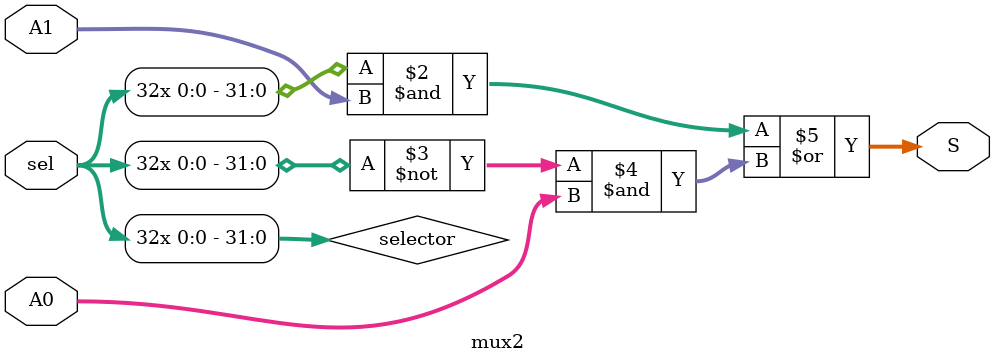
<source format=sv>
module mux2#(parameter WIDTH=32)(
    output reg [WIDTH-1:0] S,
    input [WIDTH-1:0] A0, A1,
    input sel
);
    wire [WIDTH-1:0] selector;

    generate
        for (genvar i = 0; i < WIDTH; i = i + 1) begin
            assign selector[i] = sel;
        end
    endgenerate 
    assign S = selector & A1 | (~selector) & A0;
endmodule
</source>
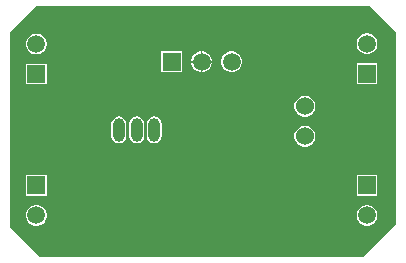
<source format=gbl>
G04*
G04 #@! TF.GenerationSoftware,Altium Limited,Altium Designer,21.0.9 (235)*
G04*
G04 Layer_Physical_Order=2*
G04 Layer_Color=16711680*
%FSLAX25Y25*%
%MOIN*%
G70*
G04*
G04 #@! TF.SameCoordinates,9C6B2F4F-DD67-4C68-84DA-E08A5B7113C0*
G04*
G04*
G04 #@! TF.FilePolarity,Positive*
G04*
G01*
G75*
%ADD22O,0.03937X0.07874*%
%ADD23O,0.03937X0.07874*%
%ADD24R,0.05906X0.05906*%
%ADD25C,0.05906*%
%ADD26R,0.05906X0.05906*%
%ADD27C,0.06000*%
%ADD28C,0.05000*%
G36*
X225394Y495079D02*
X234252Y486221D01*
X234252Y422244D01*
X223425Y411417D01*
X115157Y411417D01*
X105315Y421260D01*
X105315Y486221D01*
X114173Y495079D01*
X225394Y495079D01*
D02*
G37*
%LPC*%
G36*
X224864Y485894D02*
X223955D01*
X223077Y485658D01*
X222289Y485204D01*
X221647Y484561D01*
X221192Y483774D01*
X220957Y482896D01*
Y481986D01*
X221192Y481108D01*
X221647Y480321D01*
X222289Y479678D01*
X223077Y479223D01*
X223955Y478988D01*
X224864D01*
X225742Y479223D01*
X226530Y479678D01*
X227172Y480321D01*
X227627Y481108D01*
X227862Y481986D01*
Y482896D01*
X227627Y483774D01*
X227172Y484561D01*
X226530Y485204D01*
X225742Y485658D01*
X224864Y485894D01*
D02*
G37*
G36*
X114628Y485736D02*
X113719D01*
X112840Y485501D01*
X112053Y485046D01*
X111410Y484404D01*
X110956Y483616D01*
X110721Y482738D01*
Y481829D01*
X110956Y480951D01*
X111410Y480163D01*
X112053Y479521D01*
X112840Y479066D01*
X113719Y478831D01*
X114628D01*
X115506Y479066D01*
X116293Y479521D01*
X116936Y480163D01*
X117391Y480951D01*
X117626Y481829D01*
Y482738D01*
X117391Y483616D01*
X116936Y484404D01*
X116293Y485046D01*
X115506Y485501D01*
X114628Y485736D01*
D02*
G37*
G36*
X169746Y479831D02*
X169541D01*
Y476628D01*
X172744D01*
Y476832D01*
X172509Y477711D01*
X172054Y478498D01*
X171411Y479141D01*
X170624Y479595D01*
X169746Y479831D01*
D02*
G37*
G36*
X169041D02*
X168837D01*
X167959Y479595D01*
X167171Y479141D01*
X166528Y478498D01*
X166074Y477711D01*
X165839Y476832D01*
Y476628D01*
X169041D01*
Y479831D01*
D02*
G37*
G36*
X179746D02*
X178837D01*
X177959Y479595D01*
X177171Y479141D01*
X176529Y478498D01*
X176074Y477711D01*
X175839Y476832D01*
Y475923D01*
X176074Y475045D01*
X176529Y474258D01*
X177171Y473615D01*
X177959Y473161D01*
X178837Y472925D01*
X179746D01*
X180624Y473161D01*
X181411Y473615D01*
X182054Y474258D01*
X182509Y475045D01*
X182744Y475923D01*
Y476832D01*
X182509Y477711D01*
X182054Y478498D01*
X181411Y479141D01*
X180624Y479595D01*
X179746Y479831D01*
D02*
G37*
G36*
X172744Y476128D02*
X169541D01*
Y472925D01*
X169746D01*
X170624Y473161D01*
X171411Y473615D01*
X172054Y474258D01*
X172509Y475045D01*
X172744Y475923D01*
Y476128D01*
D02*
G37*
G36*
X169041D02*
X165839D01*
Y475923D01*
X166074Y475045D01*
X166528Y474258D01*
X167171Y473615D01*
X167959Y473161D01*
X168837Y472925D01*
X169041D01*
Y476128D01*
D02*
G37*
G36*
X162744Y479831D02*
X155839D01*
Y472925D01*
X162744D01*
Y479831D01*
D02*
G37*
G36*
X227862Y475894D02*
X220957D01*
Y468988D01*
X227862D01*
Y475894D01*
D02*
G37*
G36*
X117626Y475736D02*
X110721D01*
Y468831D01*
X117626D01*
Y475736D01*
D02*
G37*
G36*
X204201Y465114D02*
X203279D01*
X202389Y464876D01*
X201591Y464415D01*
X200939Y463763D01*
X200479Y462965D01*
X200240Y462075D01*
Y461153D01*
X200479Y460263D01*
X200939Y459465D01*
X201591Y458813D01*
X202389Y458353D01*
X203279Y458114D01*
X204201D01*
X205091Y458353D01*
X205889Y458813D01*
X206541Y459465D01*
X207002Y460263D01*
X207240Y461153D01*
Y462075D01*
X207002Y462965D01*
X206541Y463763D01*
X205889Y464415D01*
X205091Y464876D01*
X204201Y465114D01*
D02*
G37*
G36*
X147638Y458225D02*
X146675Y458034D01*
X145858Y457488D01*
X145312Y456672D01*
X145121Y455709D01*
Y451772D01*
X145312Y450808D01*
X145858Y449992D01*
X146675Y449446D01*
X147638Y449255D01*
X148601Y449446D01*
X149417Y449992D01*
X149963Y450808D01*
X150155Y451772D01*
Y455709D01*
X149963Y456672D01*
X149417Y457488D01*
X148601Y458034D01*
X147638Y458225D01*
D02*
G37*
G36*
X141732D02*
X140769Y458034D01*
X139953Y457488D01*
X139407Y456672D01*
X139215Y455709D01*
Y451772D01*
X139407Y450808D01*
X139953Y449992D01*
X140769Y449446D01*
X141732Y449255D01*
X142695Y449446D01*
X143512Y449992D01*
X144058Y450808D01*
X144249Y451772D01*
Y455709D01*
X144058Y456672D01*
X143512Y457488D01*
X142695Y458034D01*
X141732Y458225D01*
D02*
G37*
G36*
X153543Y458225D02*
X152580Y458034D01*
X151764Y457488D01*
X151218Y456672D01*
X151026Y455709D01*
Y451772D01*
X151218Y450808D01*
X151764Y449992D01*
X152580Y449446D01*
X153543Y449255D01*
X154507Y449446D01*
X155323Y449992D01*
X155869Y450808D01*
X156060Y451772D01*
Y455709D01*
X155869Y456672D01*
X155323Y457488D01*
X154507Y458034D01*
X153543Y458225D01*
D02*
G37*
G36*
X204201Y455075D02*
X203279D01*
X202389Y454836D01*
X201591Y454376D01*
X200939Y453724D01*
X200479Y452926D01*
X200240Y452036D01*
Y451114D01*
X200479Y450224D01*
X200939Y449426D01*
X201591Y448774D01*
X202389Y448313D01*
X203279Y448075D01*
X204201D01*
X205091Y448313D01*
X205889Y448774D01*
X206541Y449426D01*
X207002Y450224D01*
X207240Y451114D01*
Y452036D01*
X207002Y452926D01*
X206541Y453724D01*
X205889Y454376D01*
X205091Y454836D01*
X204201Y455075D01*
D02*
G37*
G36*
X227862Y438650D02*
X220957D01*
Y431744D01*
X227862D01*
Y438650D01*
D02*
G37*
G36*
X117626D02*
X110721D01*
Y431744D01*
X117626D01*
Y438650D01*
D02*
G37*
G36*
X224864Y428650D02*
X223955D01*
X223077Y428414D01*
X222289Y427960D01*
X221647Y427317D01*
X221192Y426530D01*
X220957Y425651D01*
Y424742D01*
X221192Y423864D01*
X221647Y423077D01*
X222289Y422434D01*
X223077Y421979D01*
X223955Y421744D01*
X224864D01*
X225742Y421979D01*
X226530Y422434D01*
X227172Y423077D01*
X227627Y423864D01*
X227862Y424742D01*
Y425651D01*
X227627Y426530D01*
X227172Y427317D01*
X226530Y427960D01*
X225742Y428414D01*
X224864Y428650D01*
D02*
G37*
G36*
X114628D02*
X113719D01*
X112840Y428414D01*
X112053Y427960D01*
X111410Y427317D01*
X110956Y426530D01*
X110721Y425651D01*
Y424742D01*
X110956Y423864D01*
X111410Y423077D01*
X112053Y422434D01*
X112840Y421979D01*
X113719Y421744D01*
X114628D01*
X115506Y421979D01*
X116293Y422434D01*
X116936Y423077D01*
X117391Y423864D01*
X117626Y424742D01*
Y425651D01*
X117391Y426530D01*
X116936Y427317D01*
X116293Y427960D01*
X115506Y428414D01*
X114628Y428650D01*
D02*
G37*
%LPD*%
D22*
X153543Y453740D02*
D03*
D23*
X147638D02*
D03*
X141732D02*
D03*
D24*
X224410Y435197D02*
D03*
X114173D02*
D03*
X224410Y472441D02*
D03*
X114173Y472284D02*
D03*
D25*
X224410Y425197D02*
D03*
X114173D02*
D03*
X169291Y476378D02*
D03*
X179291D02*
D03*
X224410Y482441D02*
D03*
X114173Y482283D02*
D03*
D26*
X159291Y476378D02*
D03*
D27*
X203740Y451575D02*
D03*
Y461614D02*
D03*
D28*
X128937Y442913D02*
D03*
X193898D02*
D03*
X127953Y417323D02*
D03*
X145669D02*
D03*
X161417D02*
D03*
X178150D02*
D03*
X194882D02*
D03*
X212598D02*
D03*
Y442913D02*
D03*
Y476378D02*
D03*
X193898D02*
D03*
X128937D02*
D03*
X166339Y442913D02*
D03*
M02*

</source>
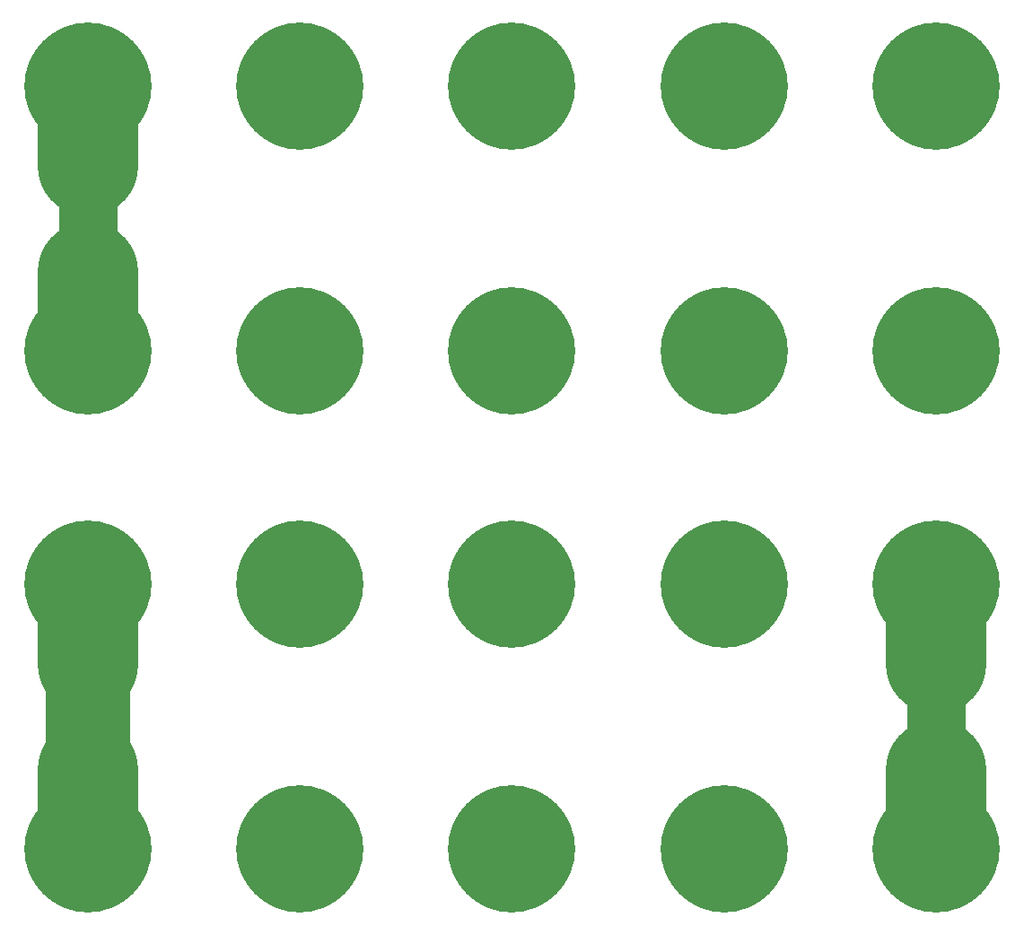
<source format=gtp>
G04*
G04 #@! TF.GenerationSoftware,Altium Limited,Altium Designer,23.9.2 (47)*
G04*
G04 Layer_Color=8421504*
%FSLAX25Y25*%
%MOIN*%
G70*
G04*
G04 #@! TF.SameCoordinates,F867936C-D2EA-4238-9ECD-A963B99A8E52*
G04*
G04*
G04 #@! TF.FilePolarity,Positive*
G04*
G01*
G75*
%ADD10C,0.47244*%
%ADD11C,0.37402*%
%ADD12C,0.21654*%
%ADD13C,0.31496*%
D10*
X354331Y153543D02*
D03*
Y55118D02*
D03*
X275590Y153543D02*
D03*
Y55118D02*
D03*
X196850Y240158D02*
D03*
Y153543D02*
D03*
Y55118D02*
D03*
X118110Y153543D02*
D03*
Y55118D02*
D03*
X354331Y240158D02*
D03*
Y338583D02*
D03*
X39370D02*
D03*
X196850D02*
D03*
X275590D02*
D03*
Y240158D02*
D03*
X39370Y55118D02*
D03*
Y153543D02*
D03*
X118110Y240158D02*
D03*
Y338583D02*
D03*
X39370Y240158D02*
D03*
D11*
X354331Y55118D02*
Y84646D01*
Y124016D02*
Y153543D01*
X39370Y309055D02*
Y338583D01*
Y240158D02*
Y269685D01*
Y124016D02*
Y153543D01*
Y55118D02*
Y84646D01*
D12*
X354331Y84646D02*
Y124016D01*
X39370Y269685D02*
Y309055D01*
D13*
Y84646D02*
Y124016D01*
M02*

</source>
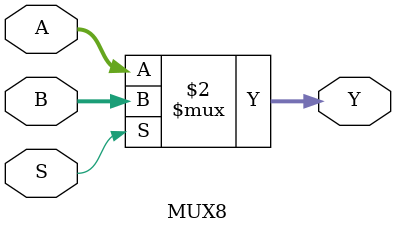
<source format=v>
`timescale 1ns / 1ps
module MUX8(
    input [7:0] A,
    input [7:0] B,
    input S,
    output [7:0] Y
    );

	assign Y = (S == 0) ? A : B;

endmodule

</source>
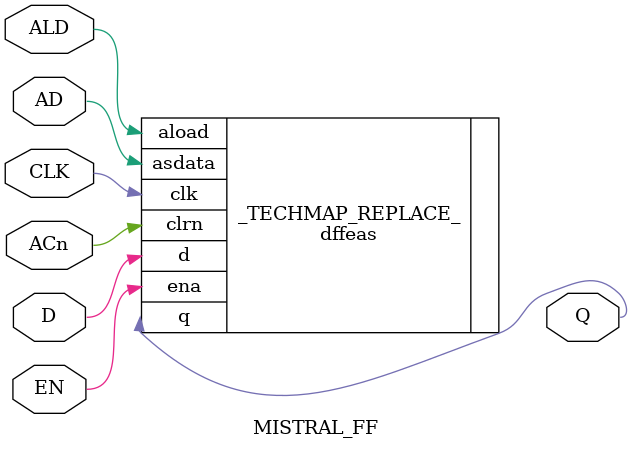
<source format=v>
module __MISTRAL_VCC(output Q);

MISTRAL_ALUT2 #(.LUT(4'b1111)) _TECHMAP_REPLACE_ (.A(1'b1), .B(1'b1), .Q(Q));

endmodule


module __MISTRAL_GND(output Q);

MISTRAL_ALUT2 #(.LUT(4'b0000)) _TECHMAP_REPLACE_ (.A(1'b1), .B(1'b1), .Q(Q));

endmodule


module MISTRAL_FF(input D, CLK, ACn, ALD, AD, EN, output reg Q);

parameter INIT = 1'b0;

localparam [1023:0] INIT_STR = (INIT !== 1'b1) ? "low" : "high";

dffeas #(.power_up(INIT_STR), .is_wysiwyg("true")) _TECHMAP_REPLACE_ (.d(D), .clk(CLK), .clrn(ACn), .aload(ALD), .asdata(AD), .ena(EN), .q(Q));

endmodule

</source>
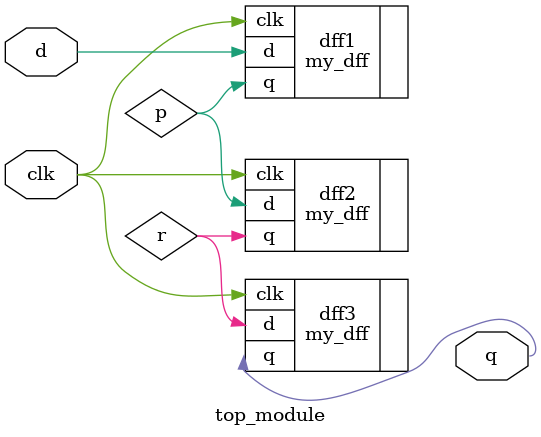
<source format=v>
module top_module( input clk, input d, output q );

    wire p,r;

    my_dff dff1(.clk(clk),.d(d),.q(p));
    my_dff dff2(.clk(clk),.d(p),.q(r));
    my_dff dff3(.clk(clk),.d(r),.q(q));
    
endmodule


</source>
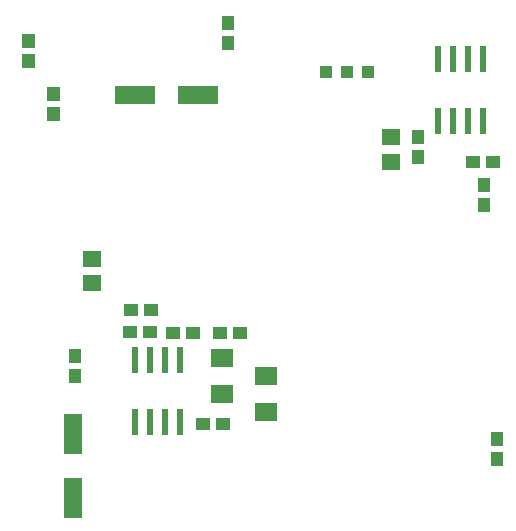
<source format=gtp>
G04 MADE WITH FRITZING*
G04 WWW.FRITZING.ORG*
G04 DOUBLE SIDED*
G04 HOLES PLATED*
G04 CONTOUR ON CENTER OF CONTOUR VECTOR*
%ASAXBY*%
%FSLAX23Y23*%
%MOIN*%
%OFA0B0*%
%SFA1.0B1.0*%
%ADD10R,0.043307X0.047244*%
%ADD11R,0.137795X0.062992*%
%ADD12R,0.039370X0.039370*%
%ADD13R,0.074803X0.062992*%
%ADD14R,0.024000X0.087000*%
%ADD15R,0.047244X0.043307*%
%ADD16R,0.059055X0.055118*%
%ADD17R,0.062992X0.137795*%
%ADD18R,0.001000X0.001000*%
%LNPASTEMASK1*%
G90*
G70*
G54D10*
X751Y2372D03*
X751Y2439D03*
G54D11*
X440Y2199D03*
X653Y2199D03*
G54D12*
X1147Y2275D03*
X1219Y2275D03*
X1077Y2274D03*
G54D13*
X877Y1263D03*
X877Y1141D03*
X730Y1322D03*
X730Y1200D03*
G54D14*
X1501Y2113D03*
X1451Y2319D03*
X1551Y2319D03*
X1551Y2113D03*
X1501Y2319D03*
X1601Y2113D03*
X1601Y2319D03*
X1451Y2113D03*
X542Y1314D03*
X592Y1108D03*
X492Y1108D03*
X492Y1314D03*
X542Y1108D03*
X442Y1314D03*
X442Y1108D03*
X592Y1314D03*
G54D15*
X1568Y1975D03*
X1635Y1975D03*
G54D16*
X1294Y1976D03*
X1294Y2057D03*
G54D10*
X1649Y984D03*
X1649Y1051D03*
X1384Y1990D03*
X1384Y2057D03*
G54D15*
X734Y1102D03*
X667Y1102D03*
G54D10*
X1606Y1832D03*
X1606Y1899D03*
G54D16*
X298Y1651D03*
X298Y1571D03*
G54D15*
X493Y1408D03*
X426Y1408D03*
G54D10*
X240Y1261D03*
X240Y1328D03*
G54D15*
X428Y1482D03*
X495Y1482D03*
X726Y1405D03*
X793Y1405D03*
X569Y1405D03*
X636Y1405D03*
G54D17*
X236Y1069D03*
X236Y856D03*
G36*
X190Y2177D02*
X147Y2177D01*
X147Y2224D01*
X190Y2224D01*
X190Y2177D01*
G37*
D02*
G36*
X190Y2110D02*
X147Y2110D01*
X147Y2157D01*
X190Y2157D01*
X190Y2110D01*
G37*
D02*
G36*
X107Y2356D02*
X64Y2356D01*
X64Y2403D01*
X107Y2403D01*
X107Y2356D01*
G37*
D02*
G36*
X107Y2289D02*
X64Y2289D01*
X64Y2336D01*
X107Y2336D01*
X107Y2289D01*
G37*
D02*
G54D18*
D02*
G04 End of PasteMask1*
M02*
</source>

··········

> **Your instructions**: Retype the entries above exactly, but only from the line containing "X205091Y464876D01*" through the line containing "X110956Y426530D01*", both included.

> **Solution**:
X205091Y464876D01*
X204201Y465114D01*
D02*
G37*
G36*
X147638Y458225D02*
X146675Y458034D01*
X145858Y457488D01*
X145312Y456672D01*
X145121Y455709D01*
Y451772D01*
X145312Y450808D01*
X145858Y449992D01*
X146675Y449446D01*
X147638Y449255D01*
X148601Y449446D01*
X149417Y449992D01*
X149963Y450808D01*
X150155Y451772D01*
Y455709D01*
X149963Y456672D01*
X149417Y457488D01*
X148601Y458034D01*
X147638Y458225D01*
D02*
G37*
G36*
X141732D02*
X140769Y458034D01*
X139953Y457488D01*
X139407Y456672D01*
X139215Y455709D01*
Y451772D01*
X139407Y450808D01*
X139953Y449992D01*
X140769Y449446D01*
X141732Y449255D01*
X142695Y449446D01*
X143512Y449992D01*
X144058Y450808D01*
X144249Y451772D01*
Y455709D01*
X144058Y456672D01*
X143512Y457488D01*
X142695Y458034D01*
X141732Y458225D01*
D02*
G37*
G36*
X153543Y458225D02*
X152580Y458034D01*
X151764Y457488D01*
X151218Y456672D01*
X151026Y455709D01*
Y451772D01*
X151218Y450808D01*
X151764Y449992D01*
X152580Y449446D01*
X153543Y449255D01*
X154507Y449446D01*
X155323Y449992D01*
X155869Y450808D01*
X156060Y451772D01*
Y455709D01*
X155869Y456672D01*
X155323Y457488D01*
X154507Y458034D01*
X153543Y458225D01*
D02*
G37*
G36*
X204201Y455075D02*
X203279D01*
X202389Y454836D01*
X201591Y454376D01*
X200939Y453724D01*
X200479Y452926D01*
X200240Y452036D01*
Y451114D01*
X200479Y450224D01*
X200939Y449426D01*
X201591Y448774D01*
X202389Y448313D01*
X203279Y448075D01*
X204201D01*
X205091Y448313D01*
X205889Y448774D01*
X206541Y449426D01*
X207002Y450224D01*
X207240Y451114D01*
Y452036D01*
X207002Y452926D01*
X206541Y453724D01*
X205889Y454376D01*
X205091Y454836D01*
X204201Y455075D01*
D02*
G37*
G36*
X227862Y438650D02*
X220957D01*
Y431744D01*
X227862D01*
Y438650D01*
D02*
G37*
G36*
X117626D02*
X110721D01*
Y431744D01*
X117626D01*
Y438650D01*
D02*
G37*
G36*
X224864Y428650D02*
X223955D01*
X223077Y428414D01*
X222289Y427960D01*
X221647Y427317D01*
X221192Y426530D01*
X220957Y425651D01*
Y424742D01*
X221192Y423864D01*
X221647Y423077D01*
X222289Y422434D01*
X223077Y421979D01*
X223955Y421744D01*
X224864D01*
X225742Y421979D01*
X226530Y422434D01*
X227172Y423077D01*
X227627Y423864D01*
X227862Y424742D01*
Y425651D01*
X227627Y426530D01*
X227172Y427317D01*
X226530Y427960D01*
X225742Y428414D01*
X224864Y428650D01*
D02*
G37*
G36*
X114628D02*
X113719D01*
X112840Y428414D01*
X112053Y427960D01*
X111410Y427317D01*
X110956Y426530D01*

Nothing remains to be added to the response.